*** Opening of DATASET EXCERPTS ***

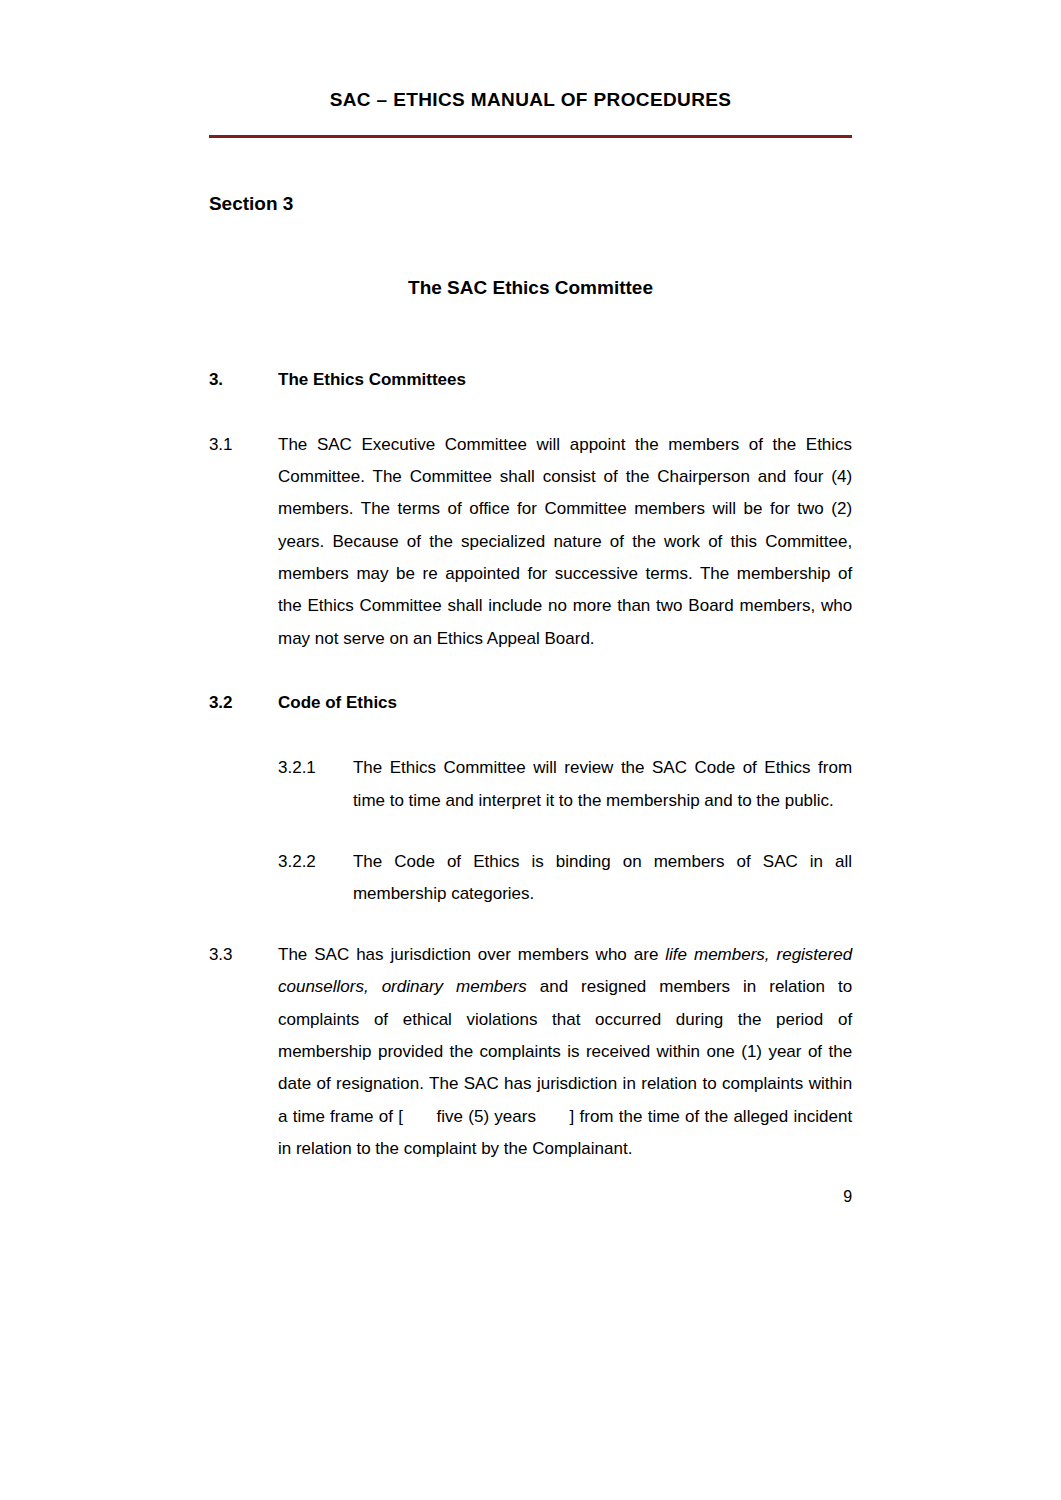SAC – ETHICS MANUAL OF PROCEDURES
Section 3
The SAC Ethics Committee
3.
The Ethics Committees
3.1
The SAC Executive Committee will appoint the members of the Ethics Committee. The Committee shall consist of the Chairperson and four (4) members. The terms of office for Committee members will be for two (2) years. Because of the specialized nature of the work of this Committee, members may be re appointed for successive terms. The membership of the Ethics Committee shall include no more than two Board members, who may not serve on an Ethics Appeal Board.
3.2
Code of Ethics
3.2.1
The Ethics Committee will review the SAC Code of Ethics from time to time and interpret it to the membership and to the public.
3.2.2
The Code of Ethics is binding on members of SAC in all membership categories.
3.3
The SAC has jurisdiction over members who are life members, registered counsellors, ordinary members and resigned members in relation to complaints of ethical violations that occurred during the period of membership provided the complaints is received within one (1) year of the date of resignation. The SAC has jurisdiction in relation to complaints within a time frame of [ five (5) years ] from the time of the alleged incident in relation to the complaint by the Complainant.
9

*** Close of DATASET EXCERPTS ***

● **WHAT THE TASK REQUIRES**
Could you reproduce the listing above exactly and drop every picture?

● **EXERCISE OUTPUT**
SAC – ETHICS MANUAL OF PROCEDURES
Section 3
The SAC Ethics Committee
3.
The Ethics Committees
3.1
The SAC Executive Committee will appoint the members of the Ethics Committee. The Committee shall consist of the Chairperson and four (4) members. The terms of office for Committee members will be for two (2) years. Because of the specialized nature of the work of this Committee, members may be re appointed for successive terms. The membership of the Ethics Committee shall include no more than two Board members, who may not serve on an Ethics Appeal Board.
3.2
Code of Ethics
3.2.1
The Ethics Committee will review the SAC Code of Ethics from time to time and interpret it to the membership and to the public.
3.2.2
The Code of Ethics is binding on members of SAC in all membership categories.
3.3
The SAC has jurisdiction over members who are life members, registered counsellors, ordinary members and resigned members in relation to complaints of ethical violations that occurred during the period of membership provided the complaints is received within one (1) year of the date of resignation. The SAC has jurisdiction in relation to complaints within a time frame of [ five (5) years ] from the time of the alleged incident in relation to the complaint by the Complainant.
9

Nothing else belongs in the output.